Maybe it feels judgy to speak this way, but if we’re honest, we can all think of people. Well, there may be parts of them we don’t see, which is why God judges, we don’t, but maybe these are people who are outside God’s Beloved Community right now. And this stubborn resistance to God, this stubborn resistance to grace and goodness and love and justice, this makes your life junk – a life of gnashing of teeth – suffering and violence. And if you’re this person and you somehow meet the righteous, loving Spirit of God after your death, maybe on that day there’s more weeping than joy, at least at first.
I don’t know if that’s hell or not, like I said it’s just a few mentions, but this is one way Jesus has of warning people. Respond to God now, don’t wait until you realize you’re outside the circle, and you’re weeping and gnashing your teeth.
Alright, so Sheol/Hades – death or the underworld. That’s one. Weeping and gnashing of teeth – that’s the second phrase.
And here’s the third. Jesus talks about this place called Gehenna a few times. In Hebrew or Jesus’ language of Aramaic, this Greek word Gehenna is the Valley of Hinnom. And it’s where I was last month. This is the word that’s in the Mark 9 passage we read today, three times.
If you’re sinning,
and especially if you’re hurting kids, put in the work to get better. Salt yourselves, he says later. Salt is a metaphor for judgment here. Jesus says:
judge yourselves – notice the hurt and hurting, bad parts of you and ask for help and work on them, so you don’t face their worst consequences, so you don’t end up metaphorically or literally in Gehenna, this valley of Hinnom.
What is this place?
So Gehenna is a long valley that winds around the city of Jerusalem. It’s like a mile long, and it’s really steep. I know, I ran down it and then back up. In Greater Boston, there is no hill this long or this steep.
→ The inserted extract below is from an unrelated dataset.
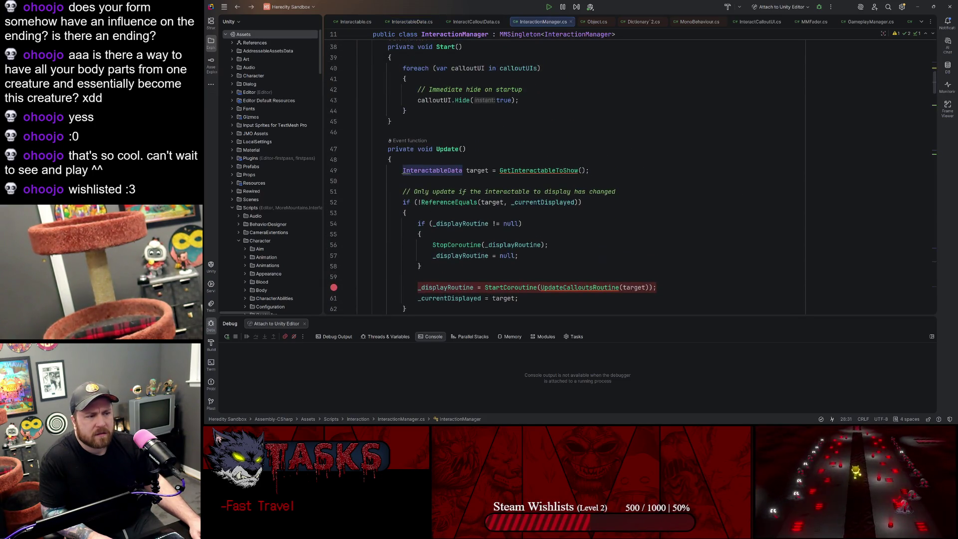
scroll(564, 175, up, 5)
scroll(564, 175, down, 15)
Gehenna’s more like running up and down a small mountain.
The first time this place shows up in history it’s just a borderland, sometimes still is. Millennia ago, it was a tribal borderland, and at some point a family named Hinnom owned a lot of it. Lucky them, it’s a great place for growing olives. As recently as the 1960s, it was a border again, then between the countries of Israel and Jordan.
What’s underneath these olive groves is really interesting though. There’s a whole lot of history, and a whole lot of hurt under these slopes.
This place is infamous, as it turns out, for grownups hurting kids. Centuries before Jesus, for decades, some people started sacrificing their children by fire in this valley. Yeah, child sacrifice is the ugliest element of a number of ancient world religions. And it happened in this valley, by fire. Seventh century BC. So maybe not surprising this place and the mention of fire comes up when Jesus warns people about hurting kids.
This isn’t the only connection of death with the Valley of Hinnom. Gonna get gross here for just one second, OK? Because it’s a borderland, and right outside the city, this valley was sometimes (we think) a burning trash heap, and a mass gravesite. During the Babylonian destruction of the city in the 6th century BC, during the Roman attack in the 1st century, and one other time a historian told me during a Persian attack, this may have been a mass gravesite. Running along near the bottom of the valley, I peeked behind a little stone wall at some point and saw an abandoned animal carcass – super gross – but it seems like this has always been a place to dump things and a place of death.
Midway down the valley, there’s a church and monastery too that not many tourists go to. And I asked our tour guide later, what was that church, and he’s like oh, it’s the church that marks the Field of Blood, where Judas died after betraying Jesus.
He’s like, not many people visit there. And I thought: I can see, cheery spot for a church.
So this Valley of Hinnom, Gehenna, is a place rich in people’s imagination and experience, as a place of sin, and of sin of hurting kids, a hellish spot of decay and violence and death.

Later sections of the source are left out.